Principal Ted Lin said the Academy was originally held at what was then called the Vernon Middle School for about eight years. All the teachers and administrators are volunteers. Mr. Lin’s day job is as a manager at BOCES.
The school moved to the Oyster Bay High School to have more space for their students. Classes start in September as they follow the school year and do not meet during the summer months, when the school is closed.
The Tzu Chi Foundation believes in giving back, and in Williston Park, where they are headquartered, they cleaned up the village on Earth Day, said Mr. Lin.
The school offers classes in Mandarin Chinese and how to speak, read and write it, as well as lessons in aspects of Chinese culture. The textbooks are easy to obtain. Mr.

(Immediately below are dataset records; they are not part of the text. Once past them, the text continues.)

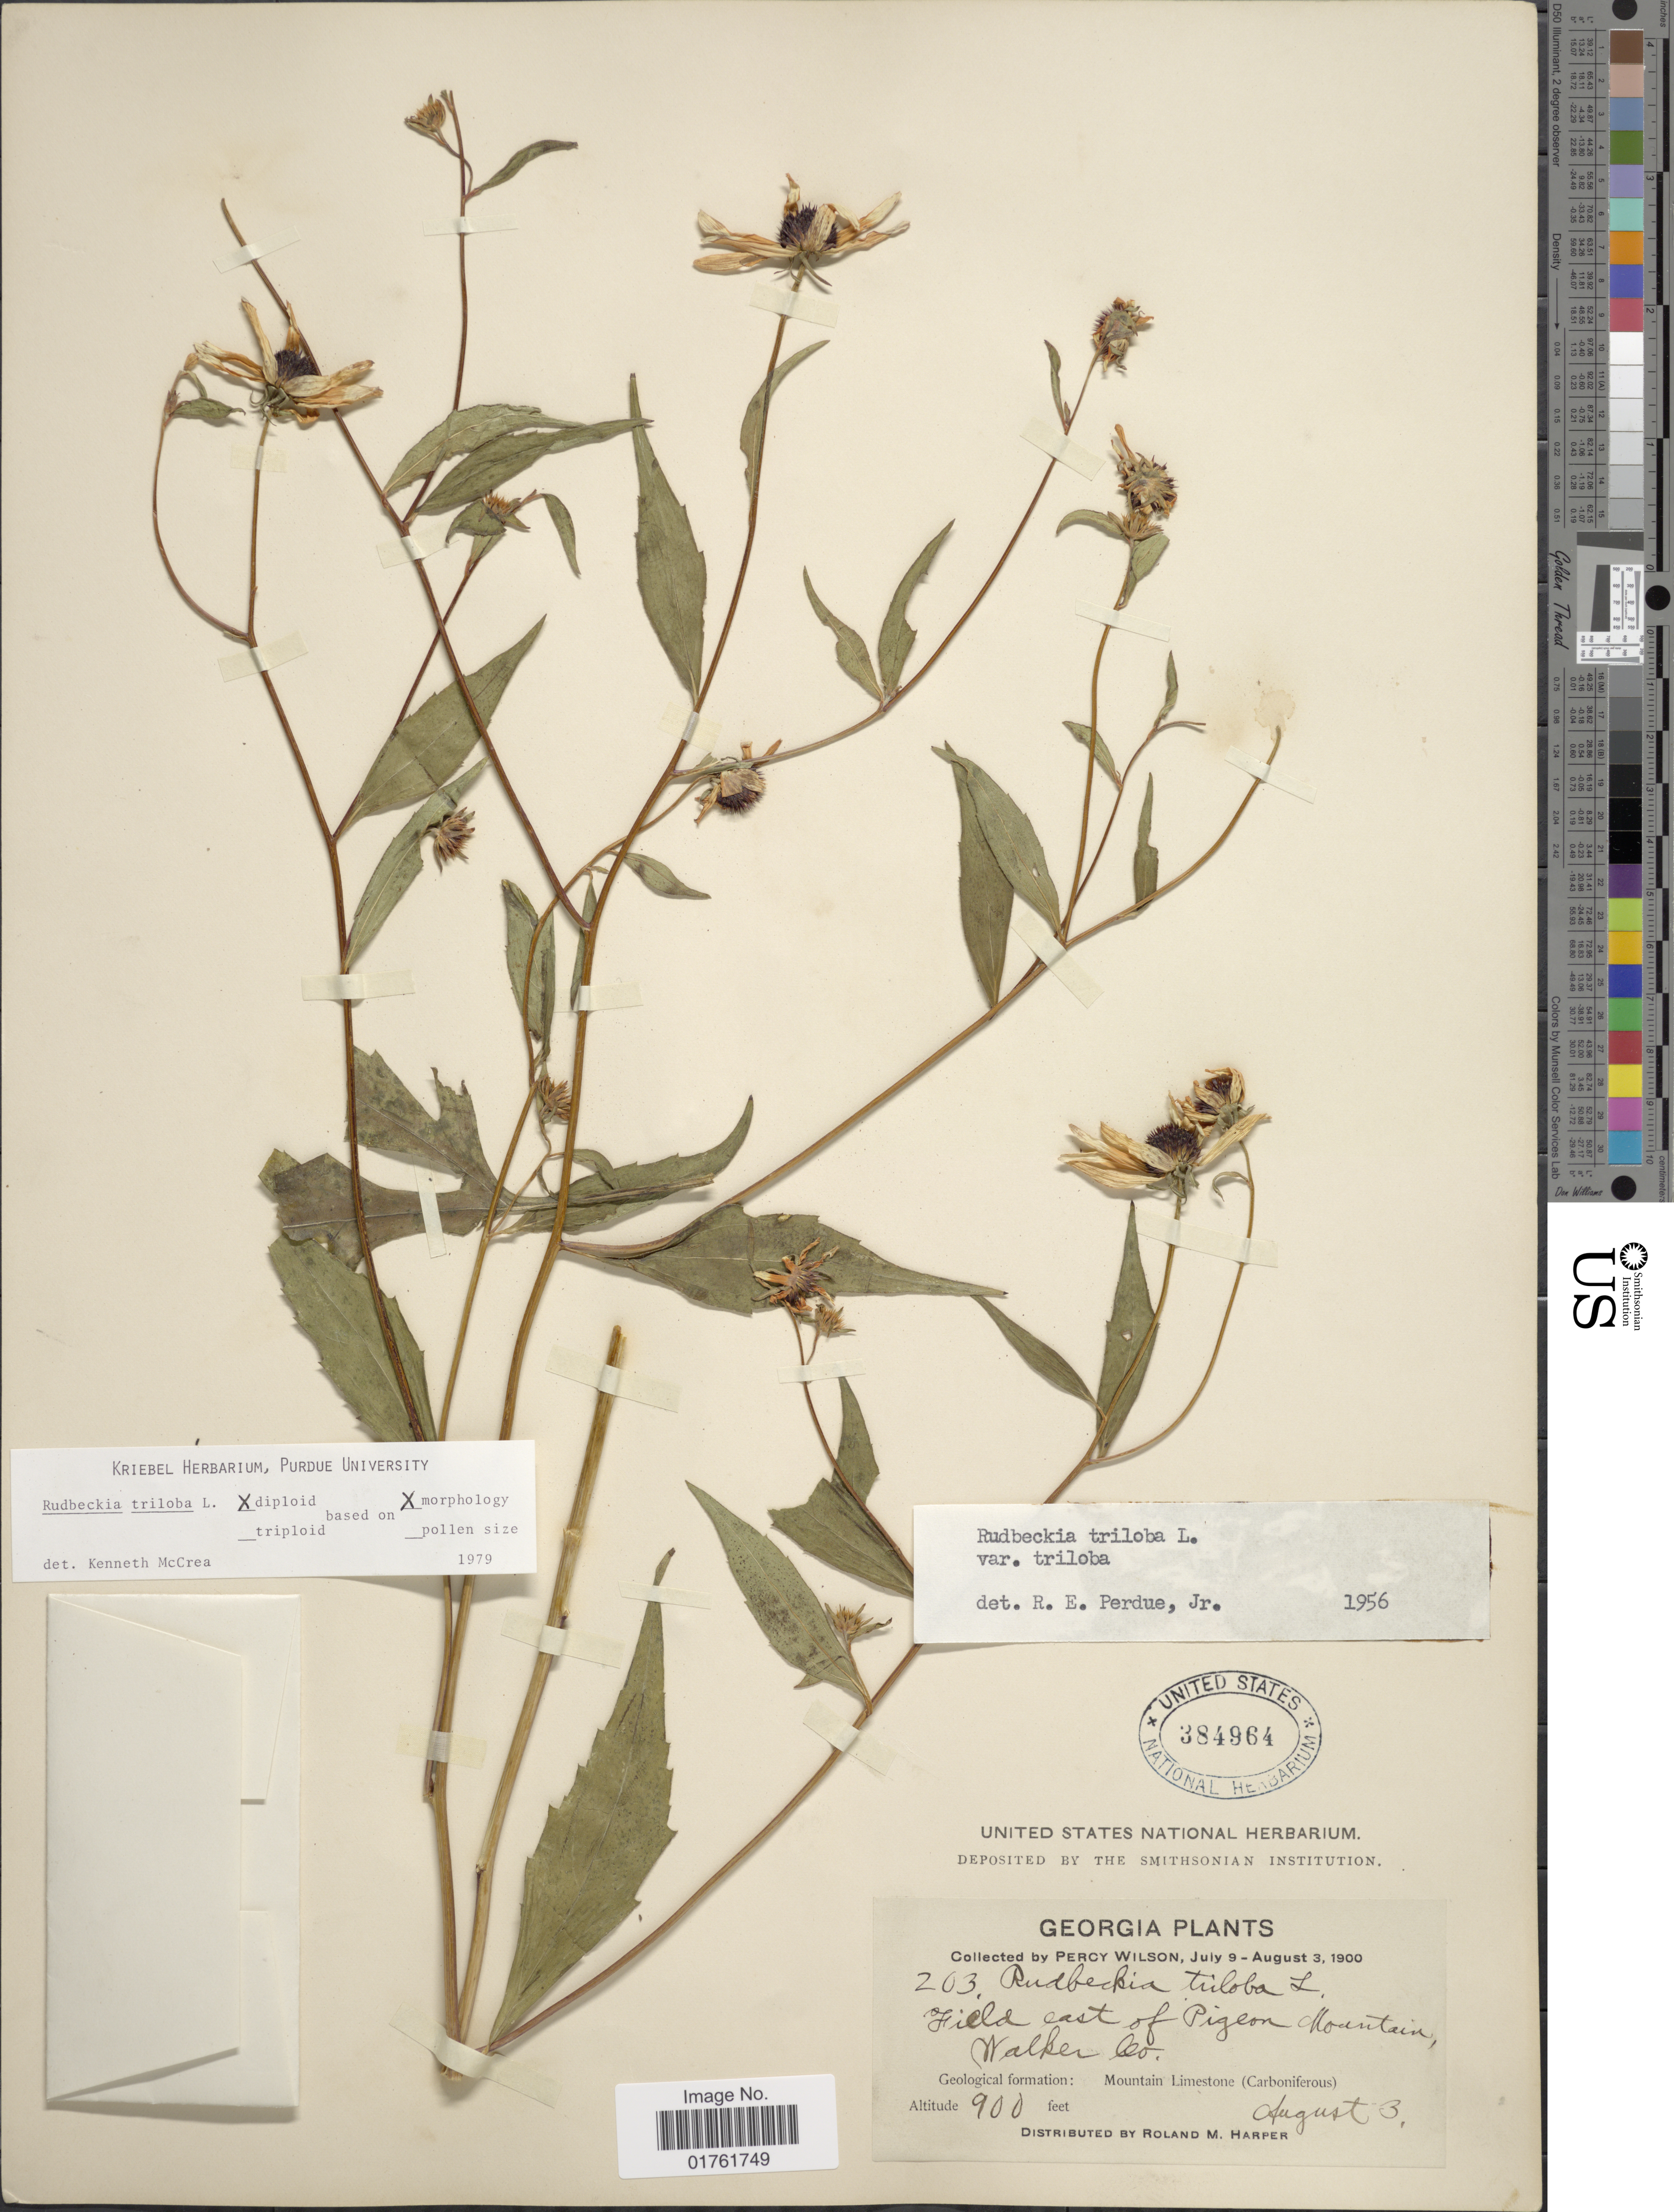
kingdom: Plantae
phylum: Tracheophyta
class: Magnoliopsida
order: Asterales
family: Asteraceae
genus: Rudbeckia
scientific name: Rudbeckia triloba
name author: L.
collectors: P. Wilson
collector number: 203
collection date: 1900-07-09/1900-08-03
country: United States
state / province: Georgia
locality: Field east of Pigeon Mountain, Walker Co, geological formation: Mountain Limestone (Carboniferous)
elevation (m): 274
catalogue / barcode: US 384964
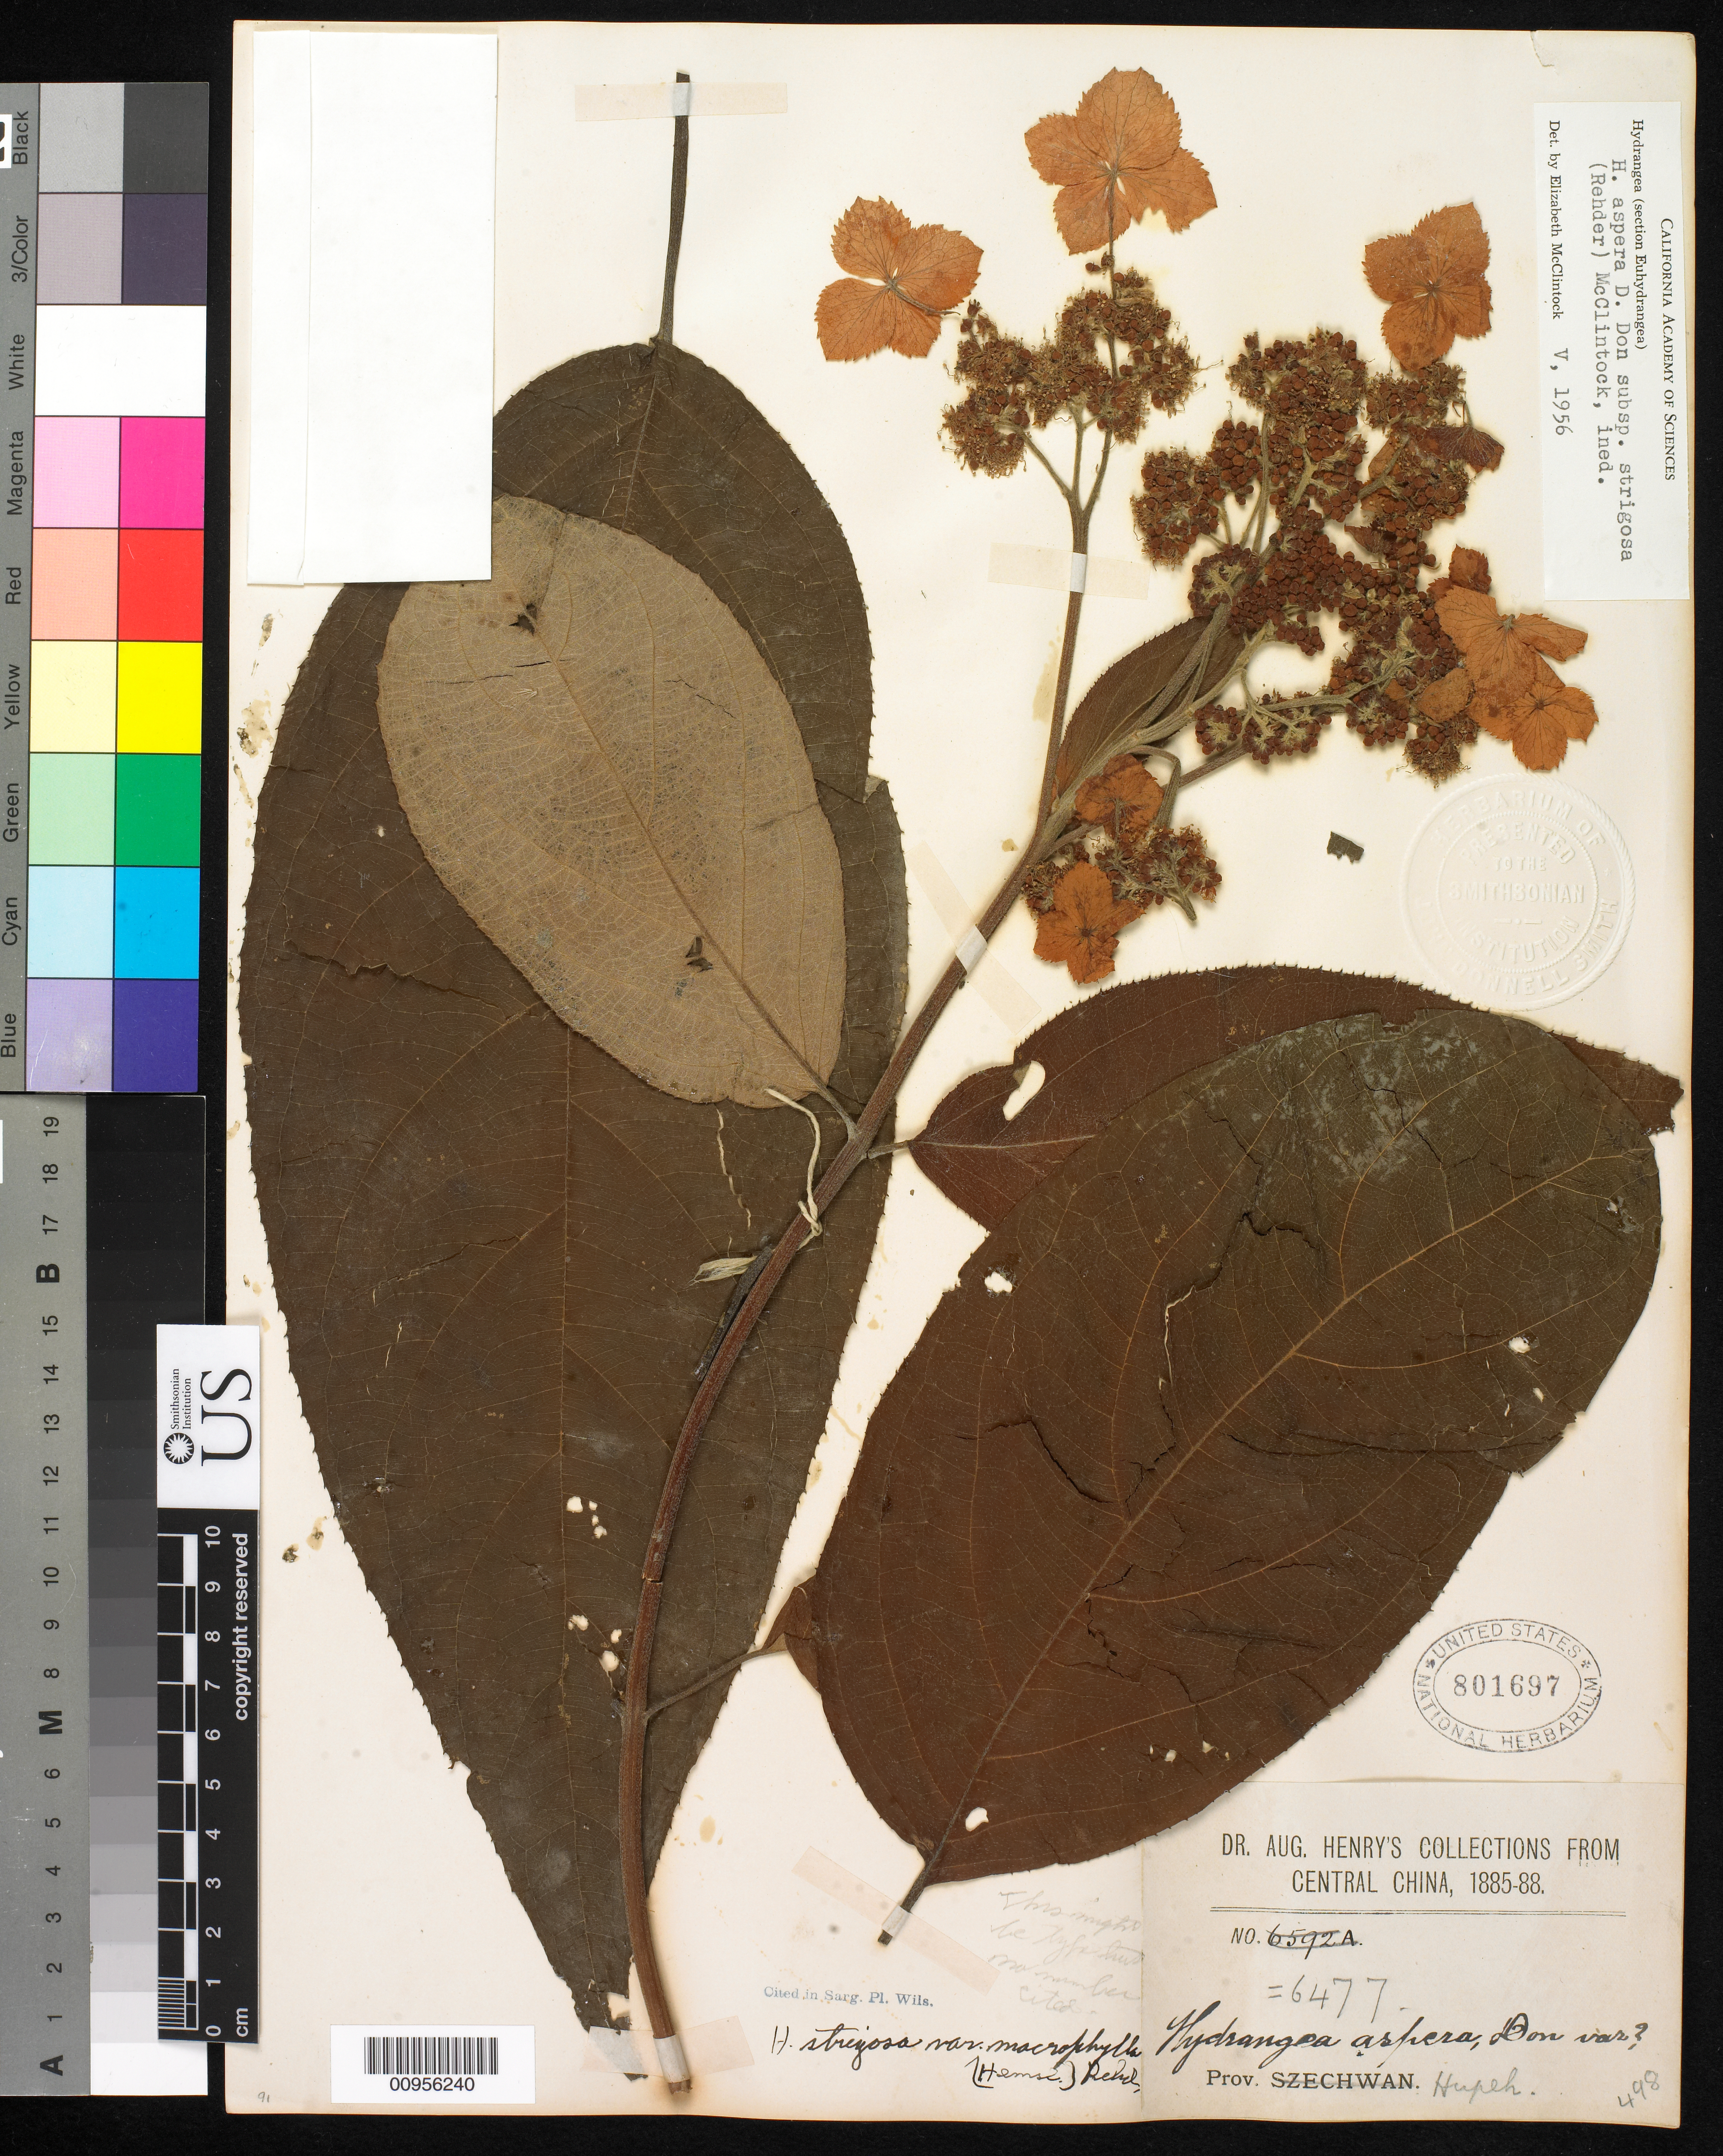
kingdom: Plantae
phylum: Tracheophyta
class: Magnoliopsida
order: Cornales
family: Hydrangeaceae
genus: Hydrangea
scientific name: Hydrangea aspera var. macrophylla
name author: Hemsl.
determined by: McClintock, E. M.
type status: Possible Type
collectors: A. Henry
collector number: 6477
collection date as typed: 1885 to -- --- 1888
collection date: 1885/1888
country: China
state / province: Hubei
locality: Hupeh. [Protologue, "Hupeh: Nanto and mountains to the northward"]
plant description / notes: No collector number cited in protologue.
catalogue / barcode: US 801697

Lin said, “It’s very easy to buy the books online.”
While presently, they don’t teach the use of the abacus, they plan to do so next year. It is now considered to be a great visual help to learning the concepts of mathematics. “A good teacher is hard to find but we will next year,” said Principal Lin.
There are 260 students, ages 4 to 15 in the school. Tuition for the year is about $480 for 30 weeks of classes. There are also classes for adults available in a 20-week series of classes for about $360. Prices may go up, he added. The school also teaches martial arts.
Students come from all around the area. “It is nice working here. This is a lovely community, very friendly. We hope we can contribute more to this community, we have manpower. We are all volunteers,” said Principal Lin. “The foundation helps, and is located in Taiwan.”
“We welcome students regardless of race or age. We have an adult class in Chinese, and we teach martial arts. You are welcome to attend,” he added.